Exercise text>

<<<<

Eduardo Verastegui has been a model, a musician, a producer, and an actor. Known for his musical success and his celebrity status in Mexico, the star of 2006’s Bella plays a peace-keeping rebel in the upcoming film For Greater Glory. The movie, which has already released in his native Mexico to great fanfare, chronicles the Cristero war of the 1920’s. Starring alongside Andy Garcia, Eva Longoria, and Peter O’Toole, he joins in a battle for religious freedom in the wake of the government’s decision to persecute the public practice of Catholicism. Verastegui is a practicing Catholic himself, and his faith has become a major part of his work. This film has been especially meaningful to him, and he was kind enough to talk to Beliefnet’s Stephen Russ about the movie, his life, and the impact he hopes to have on those around him.

You are very picky about film roles you choose because of your faith. What drew you to this movie?

Let me go way back. I’m from Mexico, I moved to LA right when I was turning 28. After ten years of working really hard in music, film, and television I realized that I was not assuming the responsibilities that I had to assume as an actor. Sometimes you forget that whatever project you are involved in, whether you like it or not, it’s going to affect how people think, how they live, how they behave, how they dream, because media in general, and film and television, they have the power to touch people’s hearts and change their minds. Most young people in America spend more than eight hours in front of the media. Somebody told me that the statistics for average percentage between parents and children having meaningful conversations is only three to six minutes a day, but in front of the media more than 8 hours a day. So we know who is educating the youth – it’s the media. Now there’s nothing wrong with the media, it’s just a means, it’s how you use it that makes the difference. In my opinion I was poisoning our society by the projects I was involved with. Out of ignorance I ended up doing things that right now I don’t feel proud of and wish I could go back and redo, but I can’t.

>>>>

What the exercise asks> Please render this sentence from the Eduardo Verastegui interview above in Spanish: "Verastegui is a practicing Catholic himself, and his faith has become a major part of his work."

Data shown>
<<<<

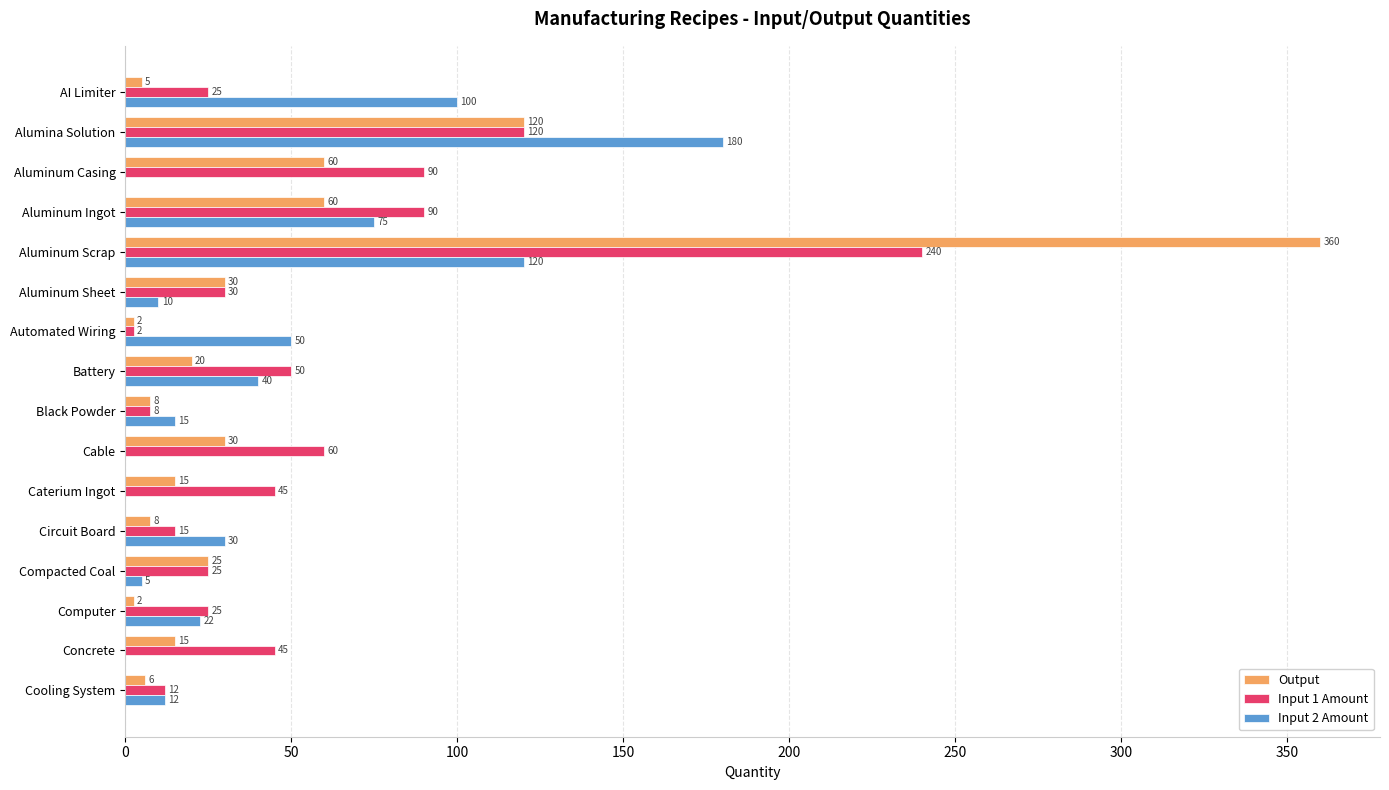

Which series changed the most between Aluminum Scrap and Cooling System?

Output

>>>>

Output below> Verastegui es él mismo católico practicante, y su fe se ha convertido en una parte importante de su trabajo.